Exhibit 99.1
FOR IMMEDIATE RELEASE
| | |
Contact: | | Paul K. Suijk |
| | Senior Vice President and CFO |
| | (804) 287-5694 |
Cadmus Communications Announces Sale of
$125 Million of Senior Subordinated Notes
RICHMOND, Virginia (June 10, 2004) — Cadmus Communications Corporation (Nasdaq/NM: CDMS) (“Cadmus” or “the Company”) today announced that it has agreed to the sale of $125,000,000 aggregate principal amount of 8 3/8% Senior Subordinated Notes due 2014. The net proceeds from the sale of the notes, together with borrowings under its revolving credit facility, will be used to fund the tender offer for all of its outstanding $125,000,000 aggregate principal amount of 9 3/4% Senior Subordinated Notes due 2009.
The new notes have not been registered under the Securities Act of 1933 and, unless so registered, may not be offered or sold in the United States except pursuant to an exemption from, or in a transaction not subject to, the registration requirements of the Securities Act and applicable state securities laws.
Cadmus Communications Corporation provides end-to-end, integrated graphic communications services to professional publishers, not-for-profit societies and corporations. Cadmus is the world’s largest provider of content management and production services to scientific, technical and medical journal publishers, the fourth largest periodicals printer in North America, and a leading provider of specialty packaging and promotional printing services. Additional information about Cadmus is available at www.cadmus.com.

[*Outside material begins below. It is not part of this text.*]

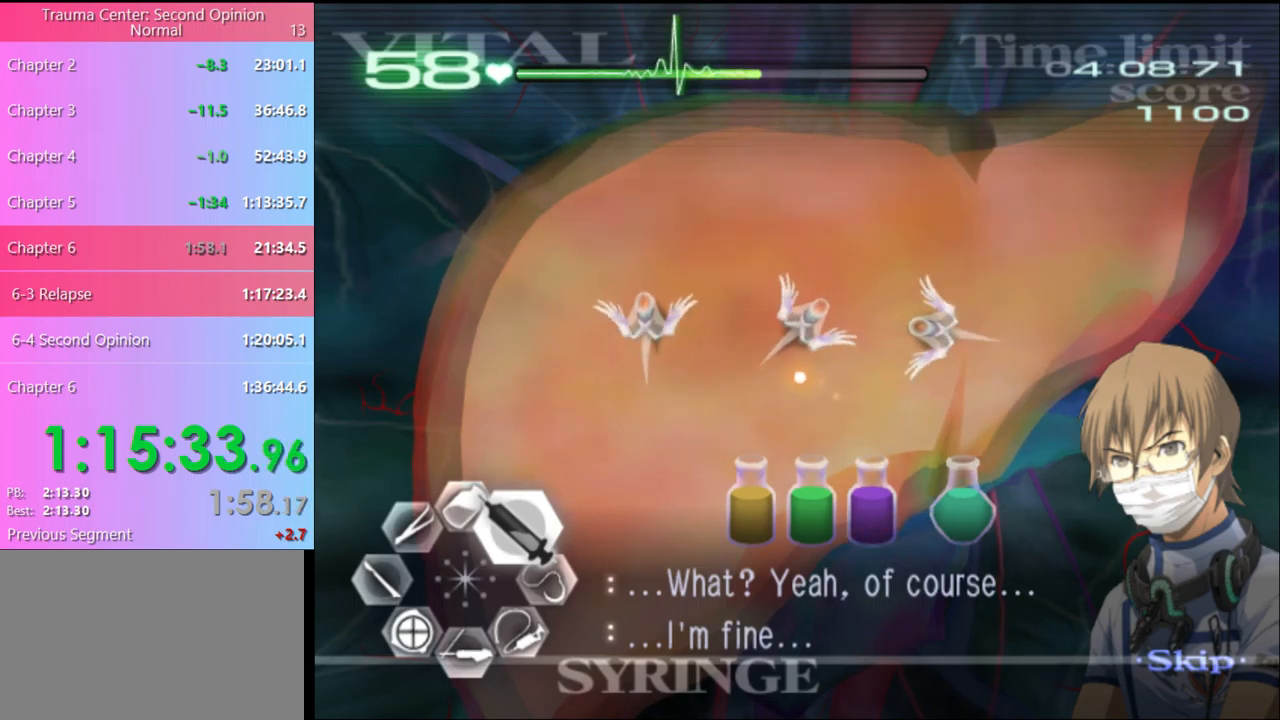
{"keys": ["d", "w"], "mouse": [], "events": []}
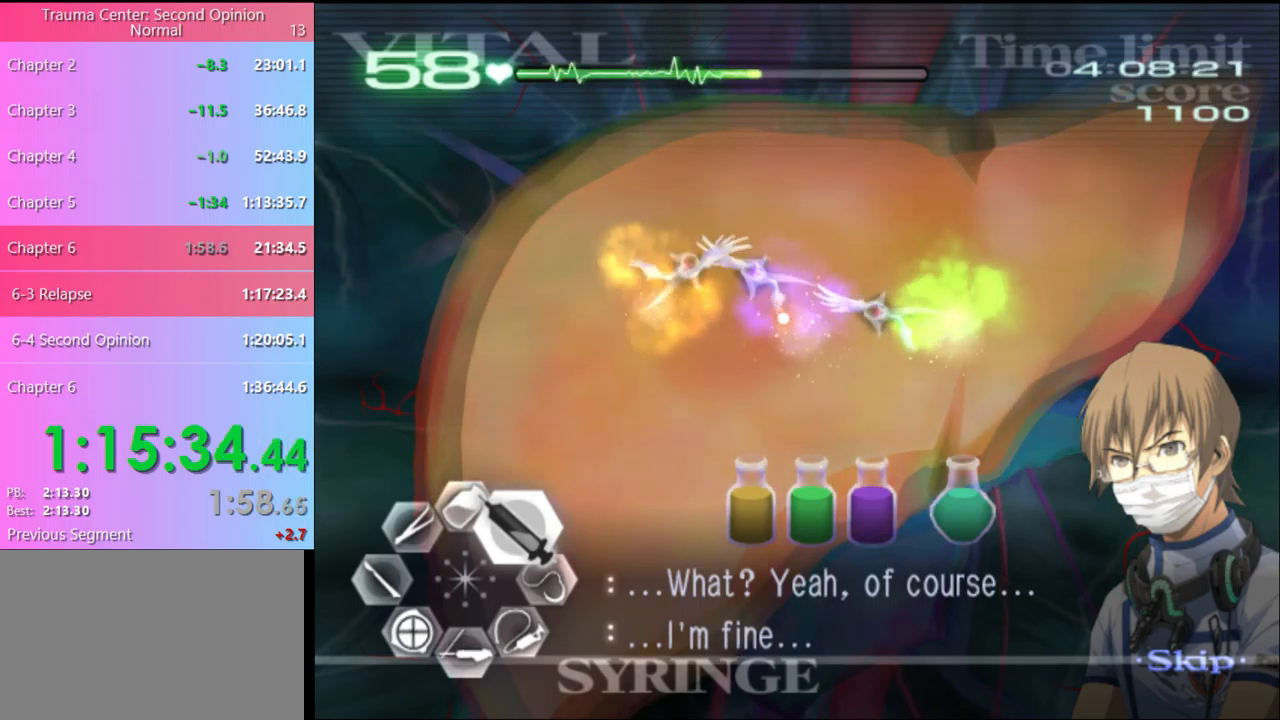
{"keys": ["d", "w"], "mouse": [], "events": [[166, "mouse_left", "down"], [333, "mouse_left", "up"]]}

Statements contained in this release relating to Cadmus’ future prospects and performance are “forward-looking statements” that are subject to risks and uncertainties that could cause actual results to differ materially from those expressed or implied by such statements. Factors that could cause actual results to differ materially from management’s expectations include but are not limited to: (1) the overall economic environment, (2) the equity market performance and interest rate environment, which can impact our pension liability, (3) our ability to develop and market new capabilities and services to take advantage of technology changes in the publishing process, especially for scientific, technical and medical journals, (4) significant price pressure in the markets in which we compete, (5) the loss of significant customers or the decrease in demand from customers, (6) our ability to continue to obtain improved efficiencies and lower production costs, (7) the financial condition and ability to pay of certain customers, (8) the impact of industry consolidation among key customers, and (9) our ability to operate effectively in markets outside of North America. Other risk factors are detailed from time to time in our Securities and Exchange Commission filings. The information provided in this release is provided only as of the date of this release, and we undertake no obligation to update any forward-looking statements made herein.